Introduction To Transformers

Transformers are the neural-network architecture behind modern large language models. They process sequences of tokens by repeatedly applying attention and feed-forward transformations to a hidden state for each token.

Tokens And Hidden States

A text prompt is first split into tokens. Each token is mapped to a vector called an embedding. After adding positional information, the model updates these vectors through a stack of Transformer layers.

At layer (l), each token has a hidden state:

h_l[token] -> Transformer layer -> h_{l+1}[token]

The final hidden states are used to predict the next token.

Self-Attention

Self-attention lets each token read information from other tokens in the same sequence. A token produces three vectors:

query: what this token is looking for;
key: what this token offers to other tokens;
value: the information this token contributes.

Attention compares queries with keys, converts those scores into weights, and uses the weights to mix value vectors. This gives the model a content-dependent way to move information across the sequence.

Multi-Head Attention

Transformers usually use multiple attention heads in parallel. Each head can learn a different pattern, such as local syntax, long-range references, or delimiter matching. The head outputs are combined and projected back into the model hidden dimension.

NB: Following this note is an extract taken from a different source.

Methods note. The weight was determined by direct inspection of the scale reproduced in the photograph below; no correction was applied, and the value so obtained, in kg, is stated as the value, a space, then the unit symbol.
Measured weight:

DeepSeek-V2 and DeepSeek-V3 use Multi-head Latent Attention (MLA), a variant designed to reduce key-value cache size during inference.

Feed-Forward Networks

After attention, a standard Transformer block applies a feed-forward network (FFN) independently to each token:

attention output -> FFN -> layer output

In dense models, every token uses the same FFN parameters. In MoE models, this FFN is replaced by a router plus multiple expert FFNs, so different tokens can activate different experts.

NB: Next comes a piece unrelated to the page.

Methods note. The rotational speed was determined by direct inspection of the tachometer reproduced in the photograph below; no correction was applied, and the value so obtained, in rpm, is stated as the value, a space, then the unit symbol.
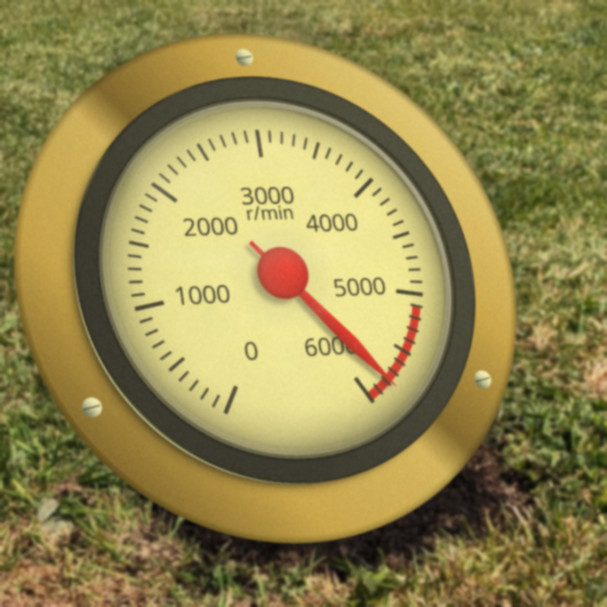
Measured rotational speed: 5800 rpm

Residual Connections And Normalization

Transformer layers use residual connections so each sublayer learns an update rather than a full replacement:

h = h + attention(norm(h))
h = h + feed_forward(norm(h))

Normalization stabilizes training and keeps hidden-state scales manageable.

Autoregressive Inference

Decoder-only language models generate text one token at a time. At each step:

the current token sequence is processed by the Transformer;
the model predicts a probability distribution over the next token;
a token is selected;
the new token is appended and the process repeats.

Serving efficiency depends heavily on attention cache management and FFN compute. MoE models reduce FFN compute per token, but they introduce routing and expert-placement challenges.

Why Transformers Lead To MoE

In large dense Transformers, FFN layers contain a large fraction of the parameters and compute. MoE replaces dense FFNs with sparse expert FFNs. This increases total model capacity while keeping only a small subset of expert parameters active for each token.

That is the architectural step from dense Transformers to DeepSeek-style MoE models.